There were no reasons to believe that normal mathematics needs large
cardinal axioms - or any new axioms - by 1970. Nor by 1990. In fact, none
even yet, except it looks like that's about to change.
APPENDIX
Role of generality in mathematics
1. Abstraction and generality is embraced by normal mathematicians only
when it aides in concrete investigations.
This aiding in concrete investigations comes about by either making the
mathematics simpler or through neccessity. E.g., Lang's Algebra is written
in terms of abstract, general, notions such as arbitrary group or arbitrary
field.
But when that abstraction and generality creates its own difficulties -
usually of a set theoretic nature - then it no longer serves it original
purpose, and the normal mathematician backs off, focusing attention on more
concrete formulations. These difficulties created by strong abstraction and
generality are normally regarded as pathology by the normal mathematician -
and the detailed study of pathology is generally regarded by the normal
mathematician as among the lowest possible froms of mathematical activity.
2. A key sign of abstraction and generality of the kind that will be
readily dispensed with the moment it causes trouble - is the lack of
interesting examples.
E.g., there is a lack of interesting, varied, groups or fields of high
cardinality. Another context: there is a lack of mathematically
interesting and mathematically varied sets of real numbers or functions of
a real variable that are not Borel. In fact, there is a lack of
mathematically interesting and mathematically varied functions of a real
variable that are not piecewise real analytic.
3. Normal mathematicians can easily sense that there is an unusual degree
of freedom in the objects being constructed.
Witness arbitrary sets of reals, or arbitrary functions from reals to
reals. Generally, normal mathematicians are only comfortable with countably
many degrees of freedom. Some hard nosed normal mathematicians are only
comfortable with finitely many degrees of freedom.
The perspective of countably many degrees of freedom is most appropriately
represented by complete separable metric spaces and Borel sets and Borel
functions in and between complete separable metric spaces.
Let me give you an example of the attitude that only finitely many degrees
of freedom are really interesting.

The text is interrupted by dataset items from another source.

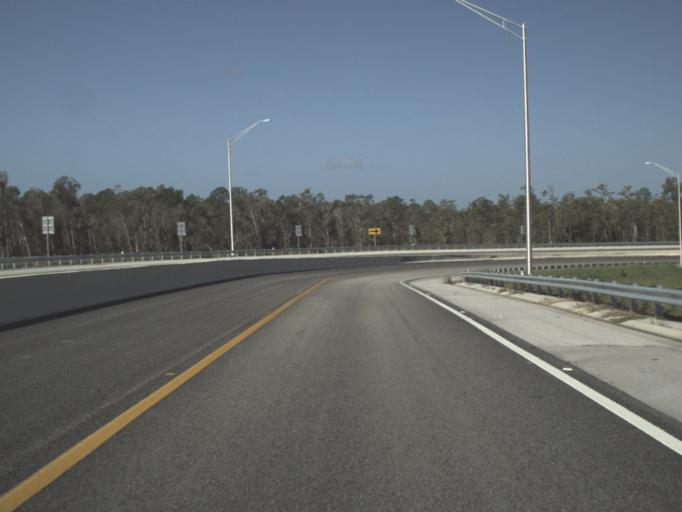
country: US
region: Florida
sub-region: Lee County
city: Three Oaks
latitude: 26.5118
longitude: -81.7958
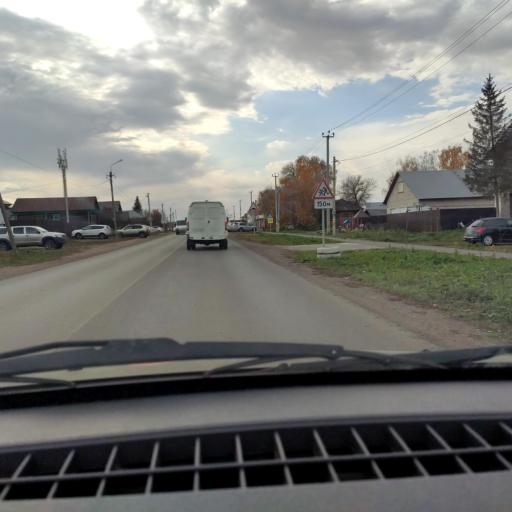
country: RU
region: Bashkortostan
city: Ufa
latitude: 54.6165
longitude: 55.9035
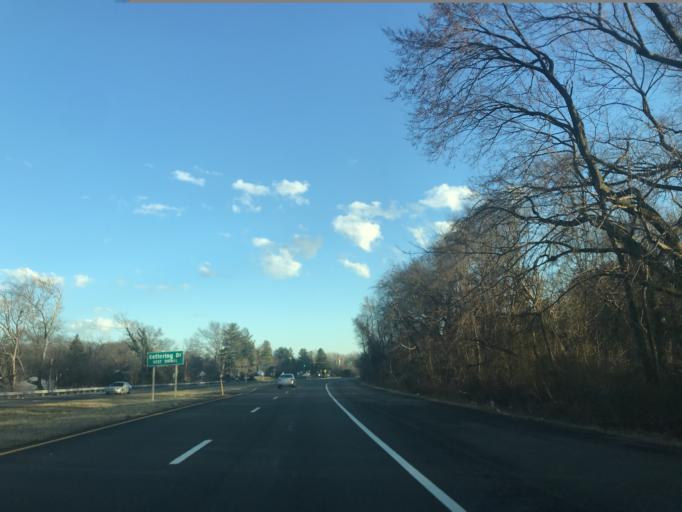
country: US
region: Maryland
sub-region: Prince George's County
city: Kettering
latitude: 38.8860
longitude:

It is an excerpt from a conversation I
had with a very famous mathematician recently called MATH. I am contacting
him for permission to quote him, but I don't want to hold up this posting
for that.
HMF: What do you think of arbitrary functions from Z into Z of several
variables?
MATH: Much too general. Too much pathology.

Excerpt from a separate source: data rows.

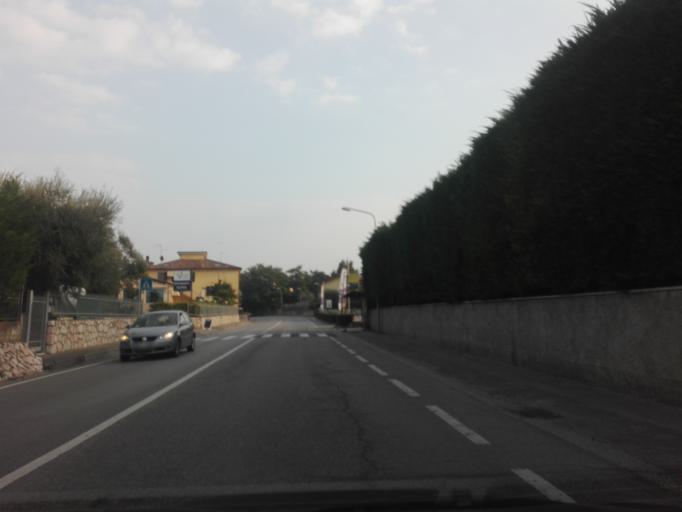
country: IT
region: Veneto
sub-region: Provincia di Verona
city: Lazise
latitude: 45.5006
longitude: 10.7473
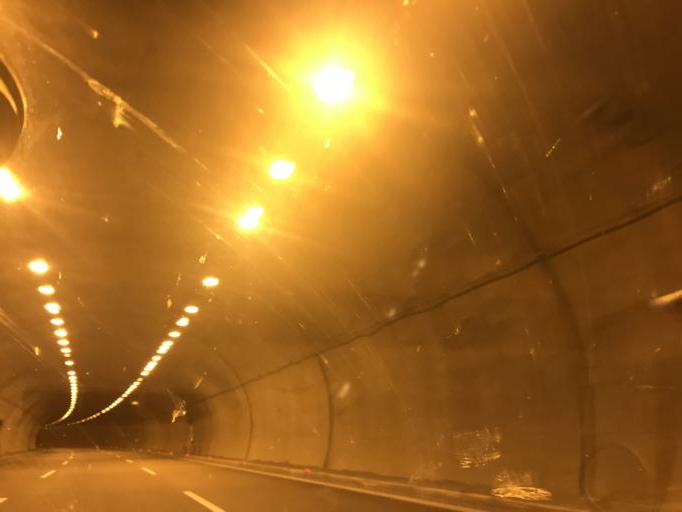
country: TR
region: Nigde
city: Ciftehan
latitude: 37.5498
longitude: 34.7814
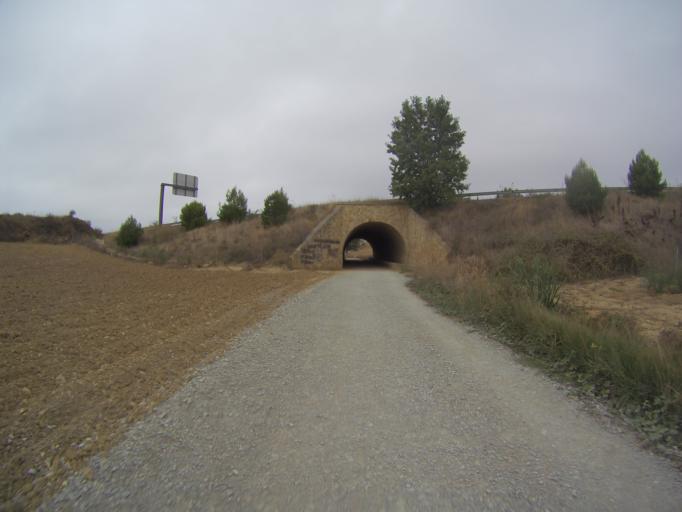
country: ES
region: Navarre
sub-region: Provincia de Navarra
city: Villatuerta
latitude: 42.6634
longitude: -1.9780
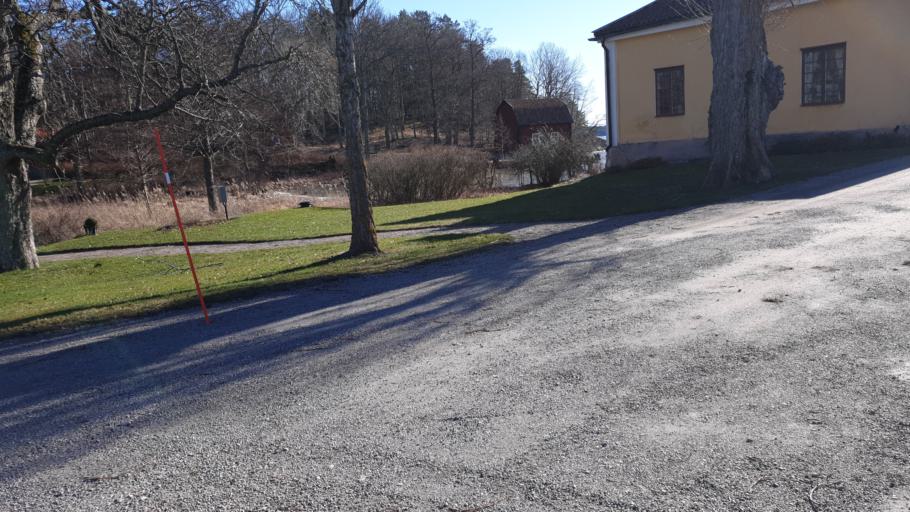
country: SE
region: Soedermanland
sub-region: Strangnas Kommun
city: Stallarholmen
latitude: 59.4726
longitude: 17.2470
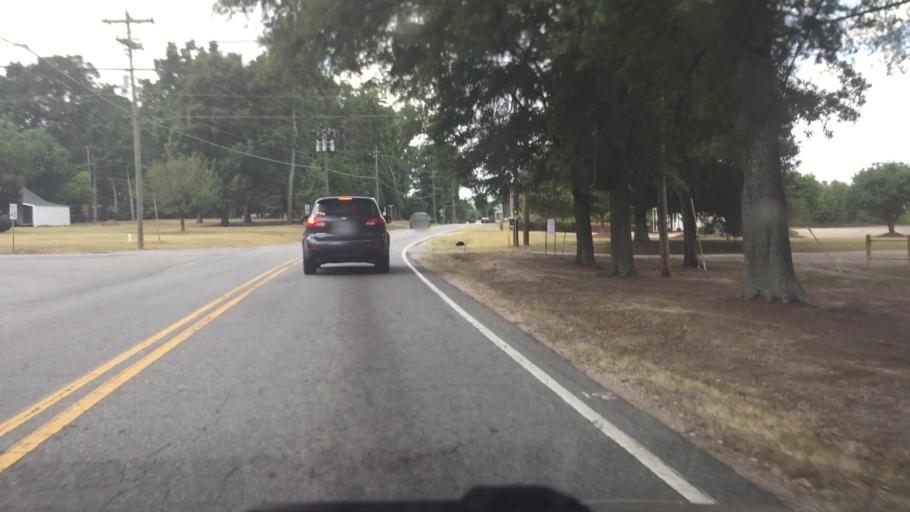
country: US
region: North Carolina
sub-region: Rowan County
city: Enochville
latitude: 35.5168
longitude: -80.6702
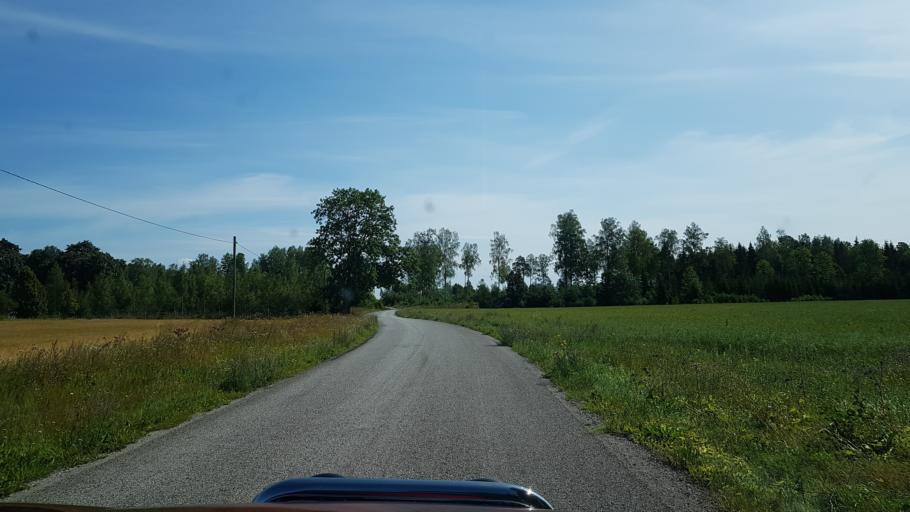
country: EE
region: Jaervamaa
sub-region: Jaerva-Jaani vald
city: Jarva-Jaani
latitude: 59.1181
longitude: 25.6950
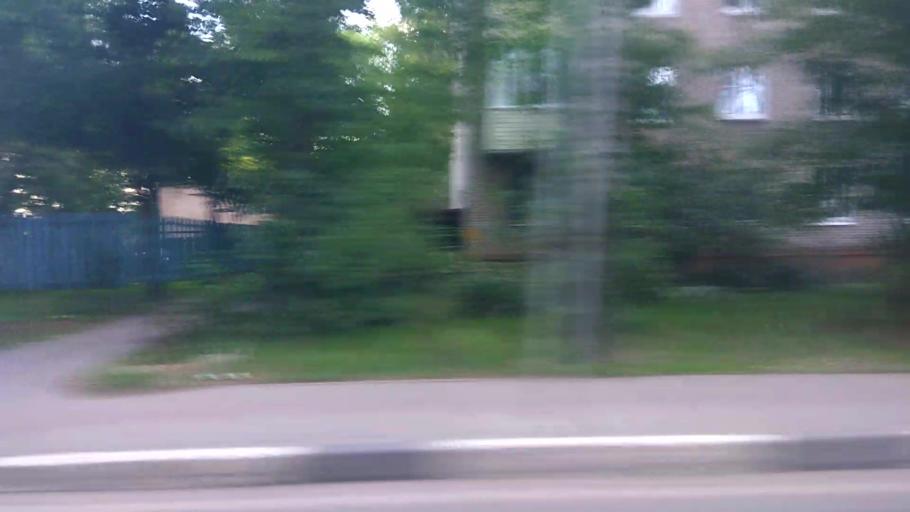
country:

HMF: What do you think of integral piecewise linear functions from Z into Z
of several variables? Finitely many pieces, of course.
MATH: Well, far better, but still somewhat peculiar.
HMF: What do you think of linear functions from Z into Z of several
variables restricted to an integral halfplane?
MATH: Even better - good. You have to do something sensible with them, of
course.
HMF: What do you think of linear functions from Z into Z of several variables?
MATH: (Smile). Well, perfect. You still have to do something sensible with
them.
HMF: What do you think of functions from a finite subset of Z^k into Z?
MATH: Also perfect. But again you have to do something sensible.
*****************
An obvious question is: surely the reals are fine, and they are based on
infinitely many degrees of freedom.
But the correspondence between, say, functions on Z of several variables
and real numbers is too bizarre to transfer the interest in the latter to
the former.
Also, the conception of real numbers by many normal mathematicians is not
quite Dedekind cuts or Cauchy sequences - although this is the standard way
of completely formalizing it that is in current use. There is a kind of
geometric picture which is not really set theoretic in nature. So this
makes it also dubious to try to infer from acceptance and interest in real
numbers to, say, arbitrary functions of several variables on Z.